Anionic fructose-related conformational and positional isomers assigned through PES experiments and DFT calculations

Abstract

Gas phase, isolated fructose anionic species, fructose⁻, (fructose-H)⁻, (fructose-OH)⁻, and (fructose-H₂O)⁻, are investigated employing anionic photoelectron spectroscopy (PES) combined with density functional theory (DFT) calculations. The PES vertical detachment energies (VDEs) for these anions are determined and, based on these experimental values, their calculated anionic structures are assigned. Generation of these four species through the matrix assisted laser desorption ionization (MALDI) process is sample desorption substrate dependent. The parent anion fructose⁻ exists as a single, dominant open chain structure in the gas phase, with substrate dependent specific conformational isomers. (Fructose-H)⁻ and (fructose-OH)⁻ are mainly produced from the laser ablation process rather than from fragmentation reaction pathways associated with the parent anion species.

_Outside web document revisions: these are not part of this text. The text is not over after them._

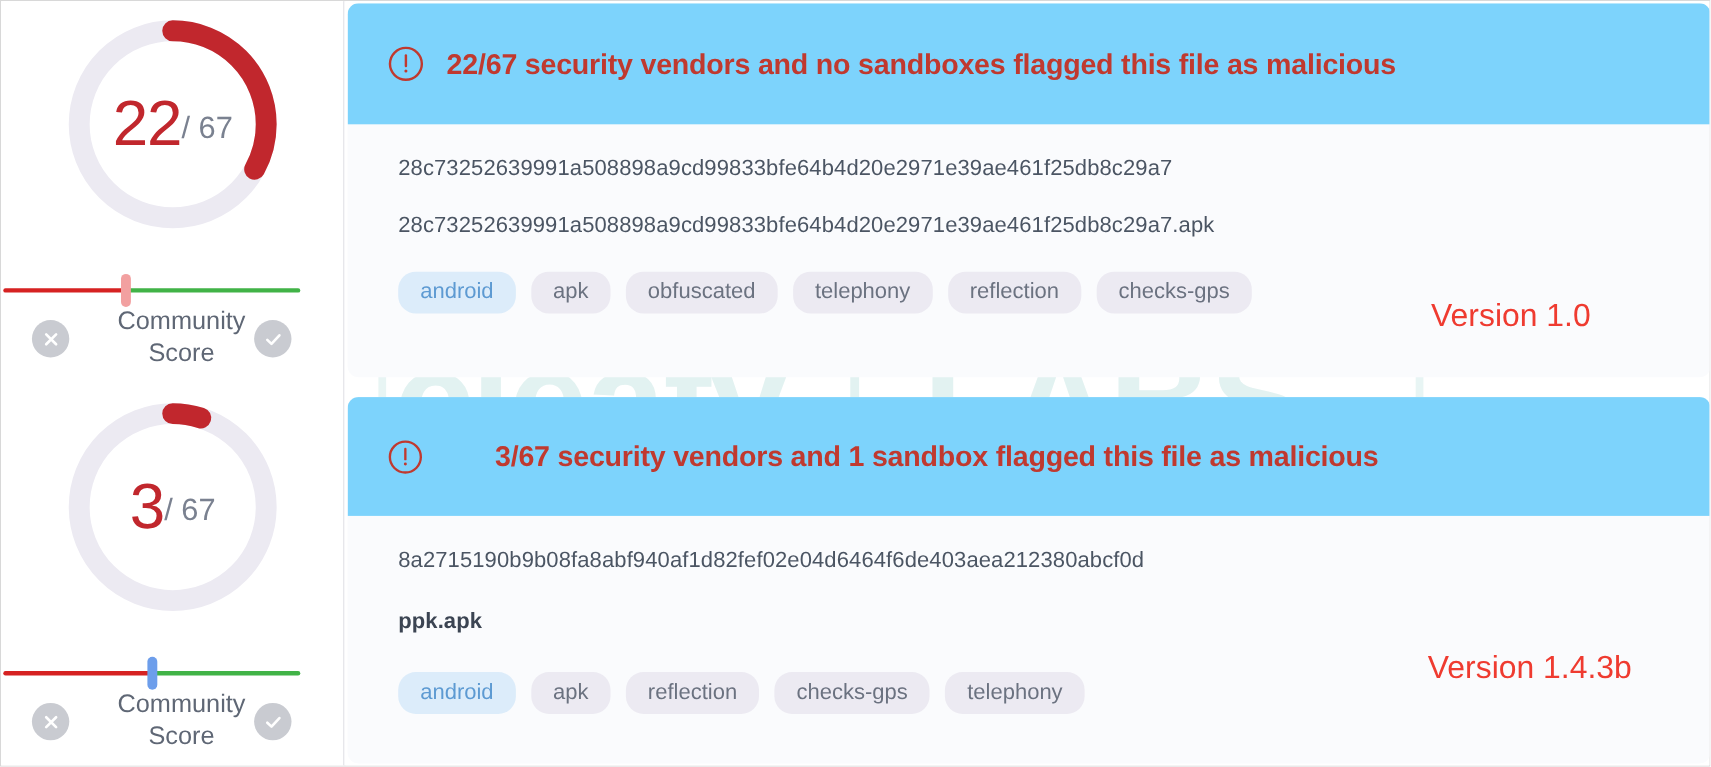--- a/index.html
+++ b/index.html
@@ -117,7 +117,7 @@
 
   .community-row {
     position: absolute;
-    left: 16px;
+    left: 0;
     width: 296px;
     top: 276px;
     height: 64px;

Both conformational and positional isomers are identified in the gas phase for these latter anions. (Fructose-H₂O)⁻ has two types of positional isomers, both of which contribute to two different components of the observed PES feature. The fixed positions for losing an OH group and an H atom, in addition to thermodynamic calculations, provide reaction pathways for generating a dehydration product (open chain structures) from the parent anion (open chain and furanose structures), further demonstrating the active nature of fructose upon capturing an extra electron.